Just got a new Toyote Corolla Ascent (sedan) in "wild fire red", in Feb 08. Had a commodore before that that was starting to have problems. Went for something smaller to save money on petrol ($50 per week!!!) Had driven one as a hire car and liked it. Not modified, not that into my car.


----------



## Fossilman (May 15, 2008)

fuegan13 said:


> yeah rb25neo
> 
> its pretty stock.... 3 inch exhaust system is about it...
> as i said in an earlier post ill be putting a rb26dett in it later on
> ...



Sweet. Dont the rb25det neo and the rb26dett make about the same power anyway?? 

Sell me your rb25 man when you change engines because ill put the 25 head on my rb30 bottom end. Rb30det 

Nothing better than a turbo rb engine with a manual behind it, regardless of the car


----------



## aspidito (May 15, 2008)

fuegan13 said:


> You must have missed my reply a couple of pages back
> She will do a genuine 150mph+ 1990 Cosworth Sierra Sapphire with sensible stage 2 mods that I may part with for around $18K.



you must have misread my post..... i said handles better. handling has nothing to do with speed it can do.150 mph is no good when u cant go round corners. also mines still cheaper.... and im sorry to say looks nicer as well..[/QUOTE]

No I did not miss read it at all, it does 150mph & handles very well on adjustable Koni suspension, & as for looks that is your view


----------



## nutta (May 15, 2008)

i got an awsome 84 vk commodore lowered 15 inch mags 2 1/2 sports axhaust, minor head work (done by the brock shop). last of the big bangers. old skool. will post pics later if any one wants to see them


----------



## Fossilman (May 15, 2008)

put an rb30et in it mate. 150kw straight off the batt with 300kw easily attainable


----------



## Nelly (May 15, 2008)

Fossilman said:


> Uni students cant afford much. I paid $2000 for a manual vl commodore 6cylinder with a stereo and mags. It was pretty slow.
> 
> About 4months ago I put a turbo on it and its now making good power (around 190rwkw) with just a bit more boost and an intercooler and exhaust. Sometimes other cars race me off the lights (to the speed limit ) and most of them have no chance, the look on the guys face who has just been beaten in his brand new $45 000 xr6 turbo by a $3000 20yr old car driven by a young dude is priceless
> 
> ...


 
I'll keep an eye out for you... I'm on the Coast as well. You at Ourimbah Campus?


----------



## fuegan13 (May 15, 2008)

Fossilman said:


> Sweet. Dont the rb25det neo and the rb26dett make about the same power anyway??
> 
> Sell me your rb25 man when you change engines because ill put the 25 head on my rb30 bottom end. Rb30det
> 
> Nothing better than a turbo rb engine with a manual behind it, regardless of the car



lol thats exactly what i was going to to with my r31 skyline (previous car) but it was an auto and had over 600 000 kms on it so i just got a new car. 
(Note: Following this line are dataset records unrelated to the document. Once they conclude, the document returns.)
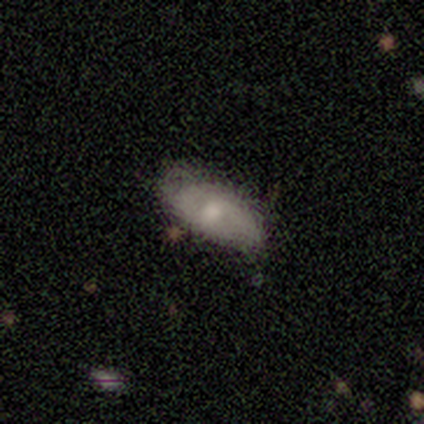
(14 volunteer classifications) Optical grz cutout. It shows a smooth galaxy with no disk features (57%) that is in between round and cigar-shaped (75%). Merging: none (64%).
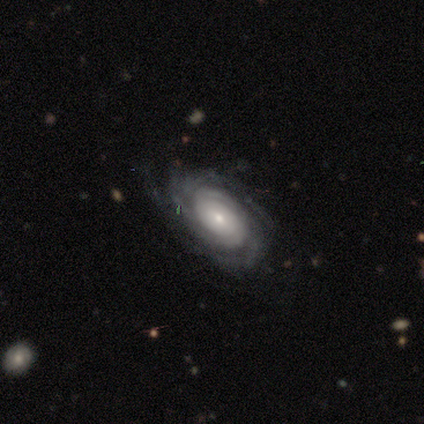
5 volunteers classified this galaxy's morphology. featured or disk 100%, smooth 0%, star or artifact 0%. Down the decision tree: edge-on disk — no (60%); bar — weak (67%); spiral arms — yes (100%); spiral arm count — 2 (33%, tied with more than 4 and can't tell); spiral winding — tight (67%); bulge size — moderate (67%); merging — minor disturbance (60%).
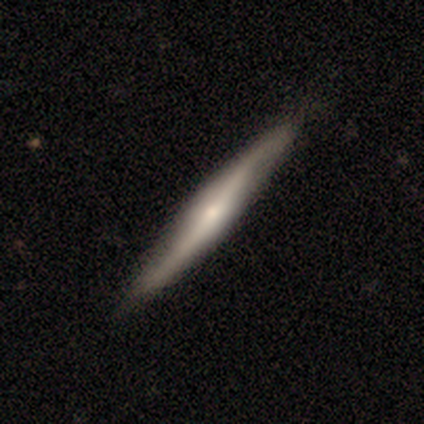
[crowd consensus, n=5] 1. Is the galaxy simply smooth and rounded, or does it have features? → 60% featured or disk, 40% smooth, 0% star or artifact.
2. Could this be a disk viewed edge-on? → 67% yes, 33% no.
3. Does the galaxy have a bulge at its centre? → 100% rounded, 0% boxy, 0% none.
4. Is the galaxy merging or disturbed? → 100% none, 0% minor disturbance, 0% major disturbance, 0% merger.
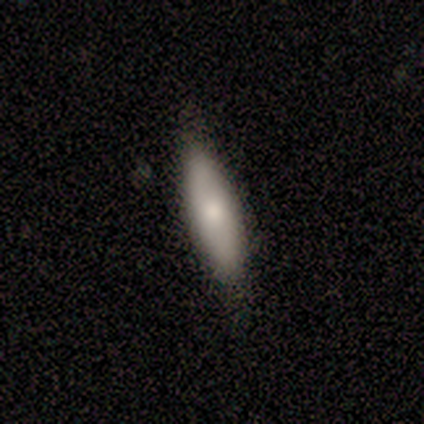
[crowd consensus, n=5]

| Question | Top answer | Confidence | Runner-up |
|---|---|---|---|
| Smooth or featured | smooth | 60% | featured or disk (40%) |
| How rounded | in between | 67% | cigar-shaped (33%) |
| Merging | none | 80% | minor disturbance (20%) |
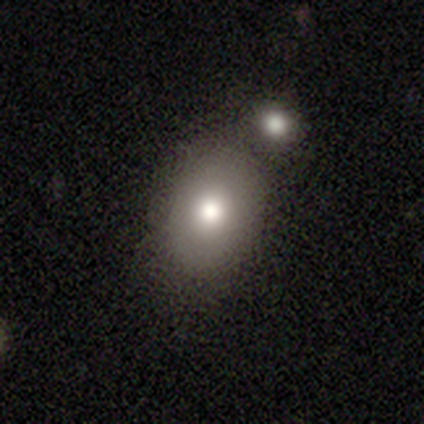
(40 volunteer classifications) Smooth or featured? smooth (85%)
How rounded? in between (71%)
Merging? none (57%)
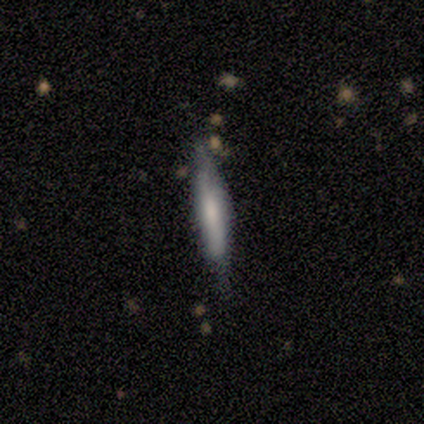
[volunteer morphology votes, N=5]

im a huge fan of the rb engines 

as for the rb25det neo and the rb26dett having similar power im not sure of exact figures, i think they are pretty comparible but the rb26 has more mod potential... 

seeing as my dad is a mechanic and labour costs me nothing i was gunna make it to z tune specs which included blueprinting to 2.8L , stronger internals and a whole heap of other mods and so that should annihilate pretty much anything on the road.. 

the 5 speed box ive got in mine is one of the nicest around 2 imo. 


moving on id love to get an AE86 corolla and set it up as a drift machine for track days and such....


----------



## fuegan13 (May 15, 2008)

aspidito said:


> you must have misread my post..... i said handles better. handling has nothing to do with speed it can do.150 mph is no good when u cant go round corners. also mines still cheaper.... and im sorry to say looks nicer as well..



No I did not miss read it at all, it does 150mph & handles very well on adjustable Koni suspension, & as for looks that is your view[/quote]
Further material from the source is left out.